Innovation ist wichtig für jedes Unternehmen. Sie ist das, was der Sauerstoff für einen Menschen ist. Es gibt ausreichend Beispiele dafür, dass Konzerne, fest verankert im globalen Wirtschaftssystem, erfolgreich bei den Nutzerinnen und Nutzern, innerhalb kürzester Zeit vom »Weltmarktführer« zum globalen Verlierer mutierten. Zum Beispiel im Fotografie- oder Mobilfunkbereich, wo an echte Innovation lange nicht geglaubt wurde, bis es zu spät war.

Viele der großen Konzerne wurden Opfer ihrer fehlenden Innovationsbereitschaft bzw. scheitern daran, Innovation im eigenen Haus zu fördern. Vor allem in den traditionell gewachsenen Unternehmensstrukturen können nicht alle Innovationen selbst entwickelt werden – weil zum Entwickeln und Realisieren ein »Versuch und Irrtum«-Prinzip gehört und Konzerne das oft nicht zulassen.

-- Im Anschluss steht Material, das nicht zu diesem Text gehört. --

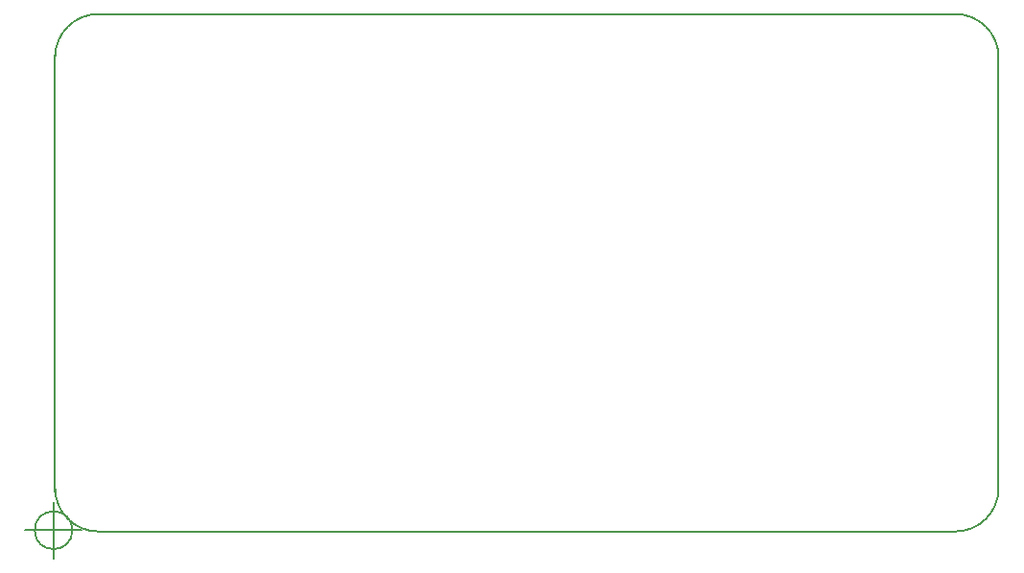
<source format=gbr>
G04 #@! TF.FileFunction,Profile,NP*
%FSLAX46Y46*%
G04 Gerber Fmt 4.6, Leading zero omitted, Abs format (unit mm)*
G04 Created by KiCad (PCBNEW 4.0.4-stable) date 11/24/16 17:28:53*
%MOMM*%
%LPD*%
G01*
G04 APERTURE LIST*
%ADD10C,0.150000*%
G04 APERTURE END LIST*
D10*
X188214000Y-80010000D02*
G75*
G03X184404000Y-76200000I-3810000J0D01*
G01*
X184404000Y-121920000D02*
G75*
G03X188214000Y-118110000I0J3810000D01*
G01*
X104902000Y-118110000D02*
G75*
G03X108712000Y-121920000I3810000J0D01*
G01*
X108712000Y-76200000D02*
G75*
G03X104902000Y-80010000I0J-3810000D01*
G01*
X106430583Y-121808123D02*
G75*
G03X106430583Y-121808123I-1666666J0D01*
G01*
X102263917Y-121808123D02*
X107263917Y-121808123D01*
X104763917Y-119308123D02*
X104763917Y-124308123D01*
X104902000Y-118364000D02*
X104902000Y-79756000D01*
X188214000Y-118110000D02*
X188214000Y-114300000D01*
X108712000Y-121920000D02*
X184404000Y-121920000D01*
X184404000Y-76200000D02*
X108458000Y-76200000D01*
X188214000Y-114300000D02*
X188214000Y-79756000D01*
M02*

</source>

Spannende Ideen kommen, vor allem im Bereich der Digitalisierung, von außen, werden von jungen Unternehmen, Start-ups, geliefert, die sich »Versuch und Irrtum« erlauben dürfen. Sie müssen sich nicht rechtfertigen, wenn ein Service misslingt oder ein Produkt erst nach dem zwölften Prototyp funktioniert und marktreif ist. Sie probieren neue Zugänge im Denken, im Realisieren wie auch im Arbeiten – so sind viele Start-ups heute in sogenannten »Co-Working-Places« aktiv, in Gemeinschaftsbüros, in denen sie sich nicht nur die Infrastruktur, sondern das gesamte gesellschaftliche und kreative Umfeld teilen.

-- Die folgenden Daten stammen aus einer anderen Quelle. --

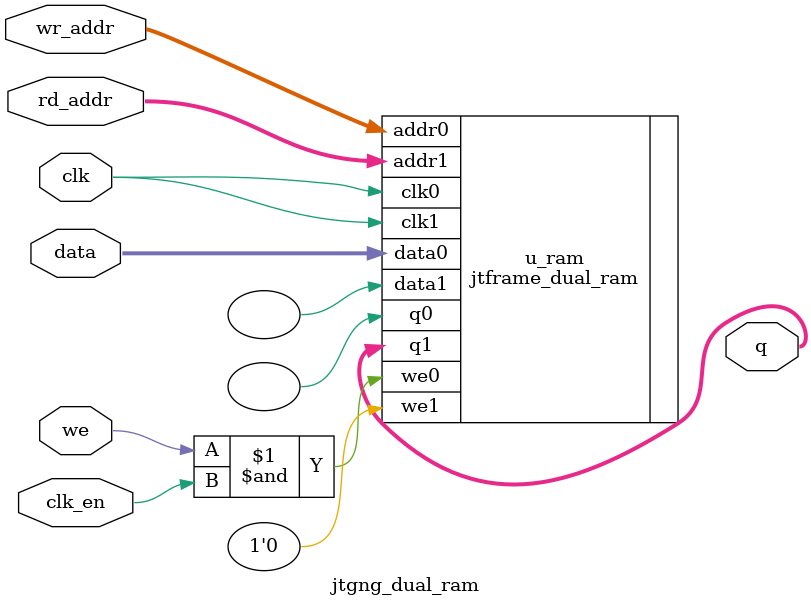
<source format=v>
/*  This file is part of JTGNG.
    JTGNG program is free software: you can redistribute it and/or modify
    it under the terms of the GNU General Public License as published by
    the Free Software Foundation, either version 3 of the License, or
    (at your option) any later version.

    JTGNG program is distributed in the hope that it will be useful,
    but WITHOUT ANY WARRANTY; without even the implied warranty of
    MERCHANTABILITY or FITNESS FOR A PARTICULAR PURPOSE.  See the
    GNU General Public License for more details.

    You should have received a copy of the GNU General Public License
    along with JTGNG.  If not, see <http://www.gnu.org/licenses/>.

    Author: Jose Tejada Gomez. Twitter: @topapate
    Version: 1.0
    Date: 23-12-2018 */

module jtgng_dual_ram #(parameter DW=8, AW=10, SIMFILE="")(
    input           clk,
    input           clk_en,
    input  [DW-1:0] data,
    input  [AW-1:0] rd_addr,
    input  [AW-1:0] wr_addr,
    input           we,
    output [DW-1:0] q
);

    jtframe_dual_ram #(.DW(DW),.AW(AW),.SIMFILE(SIMFILE))
    u_ram(
        .clk0   ( clk       ),
        .clk1   ( clk       ),
        // Port 0
        .data0  ( data      ),
        .addr0  ( wr_addr   ),
        .we0    ( we & clk_en ),
        .q0     (           ),
        // Port 1
        .data1  (           ),
        .addr1  ( rd_addr   ),
        .we1    ( 1'b0      ),
        .q1     ( q         )
    );

endmodule
</source>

Um Niederlagen zu vermeiden, versuchen es gestandene Unternehmen erst gar nicht, sich selbst zu erneuern. Gute Beispiele lassen sich von Start-ups inspirieren, die von außen kommen und den Innovationsgeist ins Innere des Unternehmens transportieren. Daher ist es wichtig, dass Start-ups einen direkten Anschluss an das Unternehmen haben, dass sie nicht rein autark arbeiten, sondern in die entsprechenden Abteilungen eingebettet werden, damit sich ihre Kultur verbreiten kann. Große Unternehmen und Start-ups können sich gegenseitig befruchten – und beide können davon profitieren. Und Erfolgsgeschichten sind die, die wir in der Zukunft brauchen, um junge Unternehmer/innen in Österreich zu halten und noch mehr Innovationskraft zu entwickeln.

Der Autor
Gerald Reischl ist Geschäftsführer der ORF Mediaservice und des »futurelab.261«.